Isquemia Mesentérica Aguda: Diagnóstico e Conduta

SES-DF - Secretaria de Estado de Saúde do Distrito Federal — Prova 2026

Enunciado

Um paciente de 74 anos de idade, com fibrilação atrial não anticoagulada, apresentou dor abdominal intensa desproporcional ao exame físico, FC = 120 bpm, FR = 22 irpm, saturação = 95 %, e abdome com leve distensão, sem sinais de peritonite. Assinale a alternativa que indica a conduta correta para esse paciente:

Alternativas

  1. A) Instituir analgesia e observação inicial.
  2. B) Programar laparoscopia diagnóstica como primeira medida.
  3. C) Realizar colonoscopia diagnóstica.
  4. D) Solicitar angiotomografia imediata e iniciar anticoagulação precoce.

Pérola Clínica

Dor abdominal intensa + Exame físico inocente + FA → Isquemia Mesentérica Aguda.

Resumo-Chave

A isquemia mesentérica aguda é uma emergência vascular onde a dor é desproporcional ao exame físico; o diagnóstico padrão-ouro é a angiotomografia computadorizada.

Contexto Educacional

A isquemia mesentérica aguda (IMA) representa uma das emergências abdominais mais temidas devido à sua alta taxa de mortalidade (60-80%). A causa mais comum é a embolia da artéria mesentérica superior (AMS), frequentemente originada no átrio esquerdo em pacientes com fibrilação atrial. A fisiopatologia envolve a interrupção súbita do fluxo sanguíneo para o intestino delgado, levando rapidamente à isquemia da mucosa e, se não tratada, à necrose transmural e perfuração. O tempo é o fator crítico no prognóstico. A janela de oportunidade para salvar o intestino é curta. O manejo moderno foca na revascularização precoce, que pode ser cirúrgica (embolectomia) ou endovascular (trombólise ou trombectomia mecânica), dependendo da estabilidade do paciente e da presença de sinais de peritonite. Se houver suspeita de necrose intestinal (peritonite ao exame físico), a laparotomia exploradora é mandatória para ressecção de alças inviáveis, muitas vezes seguida de uma 'second-look' laparotomy em 24-48 horas.

Perguntas Frequentes

Qual a tríade clássica da isquemia mesentérica aguda embólica?

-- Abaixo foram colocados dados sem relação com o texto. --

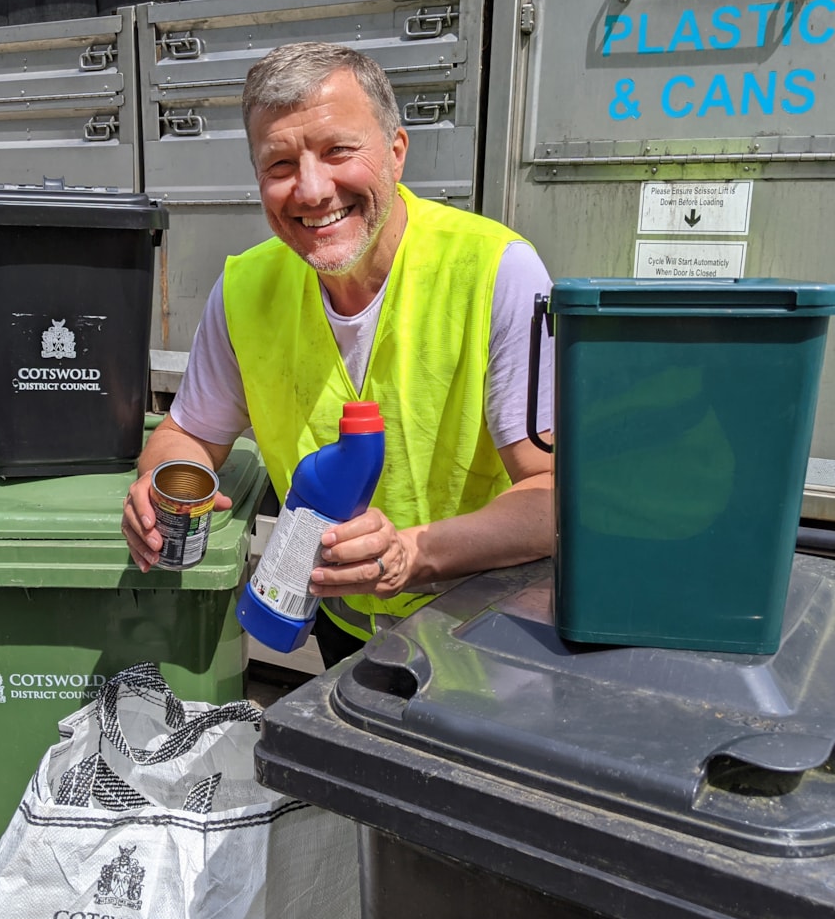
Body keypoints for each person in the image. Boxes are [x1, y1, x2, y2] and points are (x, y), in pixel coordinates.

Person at [123, 41, 555, 668]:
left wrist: (412, 552)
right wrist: (161, 486)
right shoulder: (246, 289)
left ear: (397, 152)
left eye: (338, 151)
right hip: (344, 630)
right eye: (279, 165)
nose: (312, 189)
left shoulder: (497, 271)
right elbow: (187, 434)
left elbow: (550, 498)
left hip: (482, 629)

Embora não seja uma tríade formal, a apresentação clássica envolve: 1) Dor abdominal súbita e intensa, frequentemente descrita como a pior da vida; 2) Exame físico abdominal inicialmente normal ou com achados mínimos (dor desproporcional ao exame); 3) Presença de um fator predisponente para embolia, como a fibrilação atrial não anticoagulada ou infarto do miocárdio recente.

Por que a angiotomografia é o exame de escolha?

A angiotomografia (angio-TC) de abdome e pelve com contraste arterial possui alta sensibilidade (>90%) e especificidade para detectar oclusões vasculares mesentéricas. Ela permite visualizar falhas de enchimento na artéria mesentérica superior, avaliar a viabilidade da alça intestinal (espessamento de parede, pneumatose intestinal) e excluir outros diagnósticos diferenciais de abdome agudo.

Qual o papel da anticoagulação no manejo inicial?

A anticoagulação sistêmica com heparina não fracionada deve ser iniciada assim que o diagnóstico for suspeitado ou confirmado, desde que não haja contraindicações. O objetivo é prevenir a propagação do trombo e a formação de novos êmbolos, melhorando a perfusão colateral e reduzindo a extensão da isquemia enquanto se planeja a revascularização definitiva.